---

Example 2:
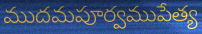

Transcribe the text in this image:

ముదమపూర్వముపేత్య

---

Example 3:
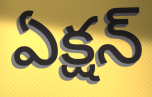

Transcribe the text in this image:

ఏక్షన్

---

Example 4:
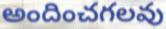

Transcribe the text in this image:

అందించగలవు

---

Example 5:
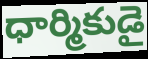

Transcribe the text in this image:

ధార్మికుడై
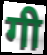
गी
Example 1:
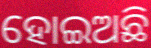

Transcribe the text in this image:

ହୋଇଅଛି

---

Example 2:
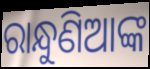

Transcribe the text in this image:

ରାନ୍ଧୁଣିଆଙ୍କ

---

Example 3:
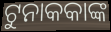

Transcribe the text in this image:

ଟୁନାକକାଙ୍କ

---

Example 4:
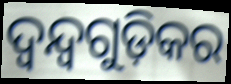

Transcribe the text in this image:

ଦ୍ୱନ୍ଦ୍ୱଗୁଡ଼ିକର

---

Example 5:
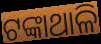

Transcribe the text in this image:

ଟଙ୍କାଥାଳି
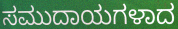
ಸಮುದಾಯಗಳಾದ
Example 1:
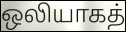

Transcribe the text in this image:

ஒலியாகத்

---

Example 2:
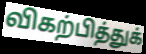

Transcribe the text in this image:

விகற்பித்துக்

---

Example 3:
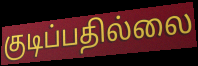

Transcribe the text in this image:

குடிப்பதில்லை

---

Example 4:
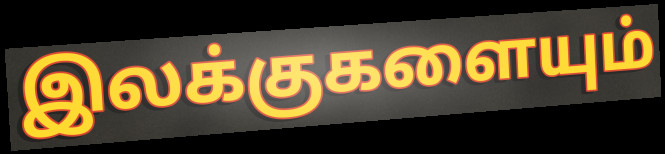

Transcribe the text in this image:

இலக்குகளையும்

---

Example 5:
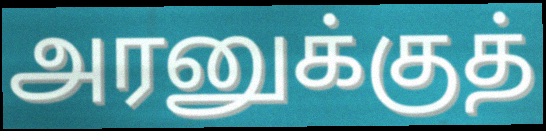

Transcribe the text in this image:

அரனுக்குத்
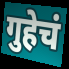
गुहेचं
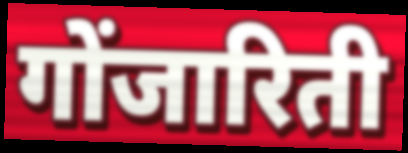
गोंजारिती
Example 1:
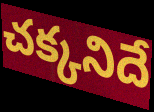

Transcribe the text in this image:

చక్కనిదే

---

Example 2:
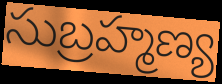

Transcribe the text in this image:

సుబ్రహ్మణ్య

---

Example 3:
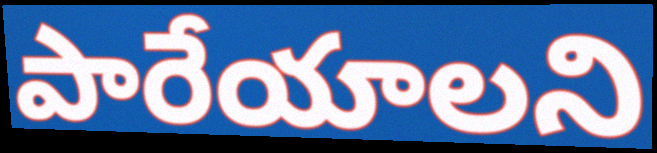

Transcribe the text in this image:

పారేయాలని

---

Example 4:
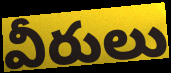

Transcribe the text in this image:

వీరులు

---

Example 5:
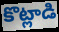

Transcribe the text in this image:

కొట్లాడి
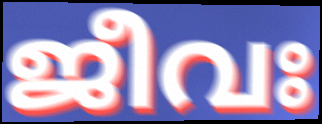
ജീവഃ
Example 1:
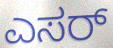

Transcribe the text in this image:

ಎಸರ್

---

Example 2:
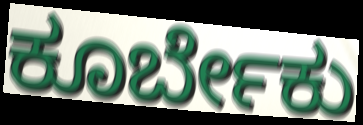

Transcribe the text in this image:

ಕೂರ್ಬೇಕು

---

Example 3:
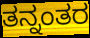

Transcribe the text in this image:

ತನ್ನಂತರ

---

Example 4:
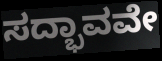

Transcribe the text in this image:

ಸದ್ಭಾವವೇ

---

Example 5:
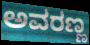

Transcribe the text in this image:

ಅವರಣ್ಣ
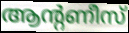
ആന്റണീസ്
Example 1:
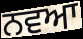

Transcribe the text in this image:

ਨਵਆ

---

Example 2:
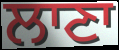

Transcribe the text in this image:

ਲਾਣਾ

------------------------------

> Work required
A word-for-word copy of the entries above is what is needed, without any images.

> Task answer
---

Example 2:

Transcribe the text in this image:

ముదమపూర్వముపేత్య

---

Example 3:

Transcribe the text in this image:

ఏక్షన్

---

Example 4:

Transcribe the text in this image:

అందించగలవు

---

Example 5:

Transcribe the text in this image:

ధార్మికుడై
गी
Example 1:

Transcribe the text in this image:

ହୋଇଅଛି

---

Example 2:

Transcribe the text in this image:

ରାନ୍ଧୁଣିଆଙ୍କ

---

Example 3:

Transcribe the text in this image:

ଟୁନାକକାଙ୍କ

---

Example 4:

Transcribe the text in this image:

ଦ୍ୱନ୍ଦ୍ୱଗୁଡ଼ିକର

---

Example 5:

Transcribe the text in this image:

ଟଙ୍କାଥାଳି
ಸಮುದಾಯಗಳಾದ
Example 1:

Transcribe the text in this image:

ஒலியாகத்

---

Example 2:

Transcribe the text in this image:

விகற்பித்துக்

---

Example 3:

Transcribe the text in this image:

குடிப்பதில்லை

---

Example 4:

Transcribe the text in this image:

இலக்குகளையும்

---

Example 5:

Transcribe the text in this image:

அரனுக்குத்
गुहेचं
गोंजारिती
Example 1:

Transcribe the text in this image:

చక్కనిదే

---

Example 2:

Transcribe the text in this image:

సుబ్రహ్మణ్య

---

Example 3:

Transcribe the text in this image:

పారేయాలని

---

Example 4:

Transcribe the text in this image:

వీరులు

---

Example 5:

Transcribe the text in this image:

కొట్లాడి
ജീവഃ
Example 1:

Transcribe the text in this image:

ಎಸರ್

---

Example 2:

Transcribe the text in this image:

ಕೂರ್ಬೇಕು

---

Example 3:

Transcribe the text in this image:

ತನ್ನಂತರ

---

Example 4:

Transcribe the text in this image:

ಸದ್ಭಾವವೇ

---

Example 5:

Transcribe the text in this image:

ಅವರಣ್ಣ
ആന്റണീസ്
Example 1:

Transcribe the text in this image:

ਨਵਆ

---

Example 2:

Transcribe the text in this image:

ਲਾਣਾ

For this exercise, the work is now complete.